Creating Correlation Rules

Creating a rule involves defining the conditions under which an alert should be categorized or actions should be grouped.

  1. Accessing the Correlation Engine: Navigate to the Correlation section in the Keep platform.
  2. Defining rule criteria:
  • Name the rule: Assign a descriptive name that reflects its purpose.
  • Set conditions: Use alert attributes to create conditions. For example, a rule might specify that an alert with a severity of ‘critical’ and a source of ‘Prometheus’ should be categorized as ‘High Priority’.
  • Logical grouping: Combine conditions using logical operators to form comprehensive rules.
  • Manual approve: Create Incident-candidate or full-fledged incident.

Examples

  • Metric-based alerts: Construct a rule to pinpoint alerts associated with specific metrics, such as high CPU usage on servers.
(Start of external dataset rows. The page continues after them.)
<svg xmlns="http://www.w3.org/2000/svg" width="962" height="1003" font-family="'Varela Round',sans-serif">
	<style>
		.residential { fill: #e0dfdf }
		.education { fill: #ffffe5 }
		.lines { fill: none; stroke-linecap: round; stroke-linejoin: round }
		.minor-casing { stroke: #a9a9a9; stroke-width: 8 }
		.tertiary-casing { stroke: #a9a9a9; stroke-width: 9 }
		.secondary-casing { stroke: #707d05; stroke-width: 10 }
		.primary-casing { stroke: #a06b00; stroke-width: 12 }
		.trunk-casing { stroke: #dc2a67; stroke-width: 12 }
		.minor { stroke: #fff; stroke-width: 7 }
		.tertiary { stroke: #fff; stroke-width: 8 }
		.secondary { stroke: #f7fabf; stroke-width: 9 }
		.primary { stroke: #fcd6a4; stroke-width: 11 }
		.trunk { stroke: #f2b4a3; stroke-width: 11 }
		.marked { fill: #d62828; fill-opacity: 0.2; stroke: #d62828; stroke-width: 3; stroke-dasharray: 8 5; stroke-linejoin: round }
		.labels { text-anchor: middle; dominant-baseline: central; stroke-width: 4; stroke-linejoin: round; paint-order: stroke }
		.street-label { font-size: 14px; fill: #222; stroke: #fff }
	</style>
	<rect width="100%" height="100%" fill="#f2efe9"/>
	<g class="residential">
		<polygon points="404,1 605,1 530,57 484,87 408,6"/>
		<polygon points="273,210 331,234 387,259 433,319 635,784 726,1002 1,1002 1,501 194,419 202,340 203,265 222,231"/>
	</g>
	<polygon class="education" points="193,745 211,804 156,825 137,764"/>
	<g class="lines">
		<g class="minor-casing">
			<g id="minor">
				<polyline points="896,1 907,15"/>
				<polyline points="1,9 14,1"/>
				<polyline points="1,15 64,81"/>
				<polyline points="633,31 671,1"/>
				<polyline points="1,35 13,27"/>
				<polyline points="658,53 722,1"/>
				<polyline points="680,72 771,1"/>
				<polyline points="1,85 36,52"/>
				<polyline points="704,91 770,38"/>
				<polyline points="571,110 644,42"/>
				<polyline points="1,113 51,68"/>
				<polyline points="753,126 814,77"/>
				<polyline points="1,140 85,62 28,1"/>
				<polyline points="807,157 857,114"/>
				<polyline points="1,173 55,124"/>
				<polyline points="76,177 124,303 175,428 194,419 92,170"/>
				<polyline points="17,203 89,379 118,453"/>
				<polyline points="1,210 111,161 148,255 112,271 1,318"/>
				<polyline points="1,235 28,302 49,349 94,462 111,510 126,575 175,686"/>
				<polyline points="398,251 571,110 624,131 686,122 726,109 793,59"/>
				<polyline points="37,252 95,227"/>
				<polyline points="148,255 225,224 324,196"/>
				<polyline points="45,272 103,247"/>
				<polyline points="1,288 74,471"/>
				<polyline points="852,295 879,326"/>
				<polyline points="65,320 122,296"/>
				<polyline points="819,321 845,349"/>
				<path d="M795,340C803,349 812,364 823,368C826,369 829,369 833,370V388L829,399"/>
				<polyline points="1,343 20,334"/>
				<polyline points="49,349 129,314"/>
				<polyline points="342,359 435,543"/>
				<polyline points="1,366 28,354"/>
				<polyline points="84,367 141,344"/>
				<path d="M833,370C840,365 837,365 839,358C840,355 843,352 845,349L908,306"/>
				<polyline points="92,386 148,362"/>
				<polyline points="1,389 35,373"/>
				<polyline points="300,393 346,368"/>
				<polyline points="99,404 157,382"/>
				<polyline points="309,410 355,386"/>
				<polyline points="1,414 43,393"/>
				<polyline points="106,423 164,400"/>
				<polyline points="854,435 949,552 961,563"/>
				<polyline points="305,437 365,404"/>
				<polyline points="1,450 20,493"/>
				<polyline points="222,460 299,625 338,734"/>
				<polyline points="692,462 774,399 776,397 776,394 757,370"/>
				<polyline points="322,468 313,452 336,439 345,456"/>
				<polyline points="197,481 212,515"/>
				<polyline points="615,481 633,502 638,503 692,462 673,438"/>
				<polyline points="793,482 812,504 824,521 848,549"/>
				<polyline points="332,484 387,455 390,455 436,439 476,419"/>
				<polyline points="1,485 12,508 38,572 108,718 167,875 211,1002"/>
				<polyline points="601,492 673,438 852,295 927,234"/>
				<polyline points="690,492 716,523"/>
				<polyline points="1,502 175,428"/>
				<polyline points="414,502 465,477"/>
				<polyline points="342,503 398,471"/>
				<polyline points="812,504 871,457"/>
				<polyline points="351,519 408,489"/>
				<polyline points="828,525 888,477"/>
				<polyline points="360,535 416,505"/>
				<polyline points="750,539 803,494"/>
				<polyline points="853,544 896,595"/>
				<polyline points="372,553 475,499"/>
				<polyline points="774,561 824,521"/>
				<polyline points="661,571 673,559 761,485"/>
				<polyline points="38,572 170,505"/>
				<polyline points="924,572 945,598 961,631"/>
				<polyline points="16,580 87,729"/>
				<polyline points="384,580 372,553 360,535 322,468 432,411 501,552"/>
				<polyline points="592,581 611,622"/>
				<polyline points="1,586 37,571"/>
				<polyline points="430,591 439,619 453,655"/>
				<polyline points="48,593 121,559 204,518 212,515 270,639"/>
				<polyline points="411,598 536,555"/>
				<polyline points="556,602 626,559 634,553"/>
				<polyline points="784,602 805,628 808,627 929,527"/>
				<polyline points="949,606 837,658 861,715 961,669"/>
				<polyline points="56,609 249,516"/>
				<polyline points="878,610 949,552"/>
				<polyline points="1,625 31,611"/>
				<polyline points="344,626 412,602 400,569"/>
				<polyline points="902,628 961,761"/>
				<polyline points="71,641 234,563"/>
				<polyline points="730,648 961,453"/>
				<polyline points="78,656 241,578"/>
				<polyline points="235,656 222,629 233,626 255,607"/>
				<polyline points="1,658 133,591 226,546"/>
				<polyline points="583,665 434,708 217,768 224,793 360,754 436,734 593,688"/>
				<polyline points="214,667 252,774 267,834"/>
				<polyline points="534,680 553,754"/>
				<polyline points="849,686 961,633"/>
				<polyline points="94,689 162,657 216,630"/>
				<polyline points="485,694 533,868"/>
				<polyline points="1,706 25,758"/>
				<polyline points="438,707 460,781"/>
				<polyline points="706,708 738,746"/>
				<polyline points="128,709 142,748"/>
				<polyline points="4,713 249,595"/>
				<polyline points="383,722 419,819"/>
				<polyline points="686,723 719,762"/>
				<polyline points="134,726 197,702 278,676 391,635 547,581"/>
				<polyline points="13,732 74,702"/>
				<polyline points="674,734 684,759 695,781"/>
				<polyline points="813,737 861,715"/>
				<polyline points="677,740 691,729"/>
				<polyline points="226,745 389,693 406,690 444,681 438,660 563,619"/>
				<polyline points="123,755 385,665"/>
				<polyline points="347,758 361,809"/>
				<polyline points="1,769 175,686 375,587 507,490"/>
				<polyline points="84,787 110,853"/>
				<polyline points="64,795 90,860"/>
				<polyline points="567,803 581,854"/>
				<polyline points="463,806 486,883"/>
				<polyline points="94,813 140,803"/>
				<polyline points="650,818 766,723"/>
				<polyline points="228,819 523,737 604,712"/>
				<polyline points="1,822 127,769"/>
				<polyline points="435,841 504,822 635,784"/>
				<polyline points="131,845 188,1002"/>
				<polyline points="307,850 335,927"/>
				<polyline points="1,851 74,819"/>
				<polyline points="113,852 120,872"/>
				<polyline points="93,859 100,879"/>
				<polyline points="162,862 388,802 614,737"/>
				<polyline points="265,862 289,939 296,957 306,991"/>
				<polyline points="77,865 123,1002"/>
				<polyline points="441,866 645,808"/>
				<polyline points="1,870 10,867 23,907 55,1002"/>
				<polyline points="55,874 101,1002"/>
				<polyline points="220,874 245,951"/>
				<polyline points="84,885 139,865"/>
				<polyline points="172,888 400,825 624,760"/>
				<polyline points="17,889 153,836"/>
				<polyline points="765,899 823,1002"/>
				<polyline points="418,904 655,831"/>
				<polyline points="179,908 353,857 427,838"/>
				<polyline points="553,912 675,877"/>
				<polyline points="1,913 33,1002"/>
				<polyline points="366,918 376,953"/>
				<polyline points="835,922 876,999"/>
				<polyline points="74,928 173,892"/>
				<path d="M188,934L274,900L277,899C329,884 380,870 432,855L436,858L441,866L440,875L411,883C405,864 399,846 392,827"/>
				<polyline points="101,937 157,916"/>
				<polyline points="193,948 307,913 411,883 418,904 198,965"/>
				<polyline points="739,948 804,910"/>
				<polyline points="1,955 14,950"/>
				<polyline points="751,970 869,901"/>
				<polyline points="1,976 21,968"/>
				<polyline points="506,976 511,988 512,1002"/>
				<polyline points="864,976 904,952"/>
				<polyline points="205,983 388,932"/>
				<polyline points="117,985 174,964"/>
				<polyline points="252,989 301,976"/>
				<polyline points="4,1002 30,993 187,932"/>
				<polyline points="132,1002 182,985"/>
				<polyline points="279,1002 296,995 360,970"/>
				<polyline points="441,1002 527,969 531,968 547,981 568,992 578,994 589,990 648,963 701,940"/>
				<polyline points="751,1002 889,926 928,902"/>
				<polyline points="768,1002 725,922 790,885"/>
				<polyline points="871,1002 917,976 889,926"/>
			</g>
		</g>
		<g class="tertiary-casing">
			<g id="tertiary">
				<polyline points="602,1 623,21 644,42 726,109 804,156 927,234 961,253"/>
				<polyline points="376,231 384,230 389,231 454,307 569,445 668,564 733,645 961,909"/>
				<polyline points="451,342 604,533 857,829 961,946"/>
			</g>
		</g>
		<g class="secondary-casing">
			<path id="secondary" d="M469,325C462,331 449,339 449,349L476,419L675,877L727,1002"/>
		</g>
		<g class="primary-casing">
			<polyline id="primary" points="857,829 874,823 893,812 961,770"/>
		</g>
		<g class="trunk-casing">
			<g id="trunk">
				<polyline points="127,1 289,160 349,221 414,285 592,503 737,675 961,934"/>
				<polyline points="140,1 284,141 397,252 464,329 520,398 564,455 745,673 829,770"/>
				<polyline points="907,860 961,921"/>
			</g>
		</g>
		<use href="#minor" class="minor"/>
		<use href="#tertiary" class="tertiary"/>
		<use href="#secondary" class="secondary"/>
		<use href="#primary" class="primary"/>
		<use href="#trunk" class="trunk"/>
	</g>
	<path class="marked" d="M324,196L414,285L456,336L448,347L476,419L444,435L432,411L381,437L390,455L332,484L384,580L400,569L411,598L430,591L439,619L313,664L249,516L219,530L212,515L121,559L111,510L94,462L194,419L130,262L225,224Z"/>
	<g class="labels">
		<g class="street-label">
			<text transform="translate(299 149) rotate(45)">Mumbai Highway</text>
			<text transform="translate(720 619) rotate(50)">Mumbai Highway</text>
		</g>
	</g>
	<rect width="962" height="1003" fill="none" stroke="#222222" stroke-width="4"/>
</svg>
This can be achieved by grouping alerts that share a common attribute, like a ‘CPU usage’ tag, ensuring you quickly identify and address performance issues.
  • Feature-related alerts: Establish rules to create incident by specific features or services. For instance, you can start incident based on a ‘service’ or ‘URL’ tag. This approach is particularly useful for tracking and managing alerts related to distinct functionalities or components within your application.
  • Team-based alert management: Implement rules to create incidents according to team responsibilities. This might involve grouping based on the systems or services a particular team oversees. Such a strategy ensures that alerts are promptly directed to the appropriate team, enhancing response times and efficiency.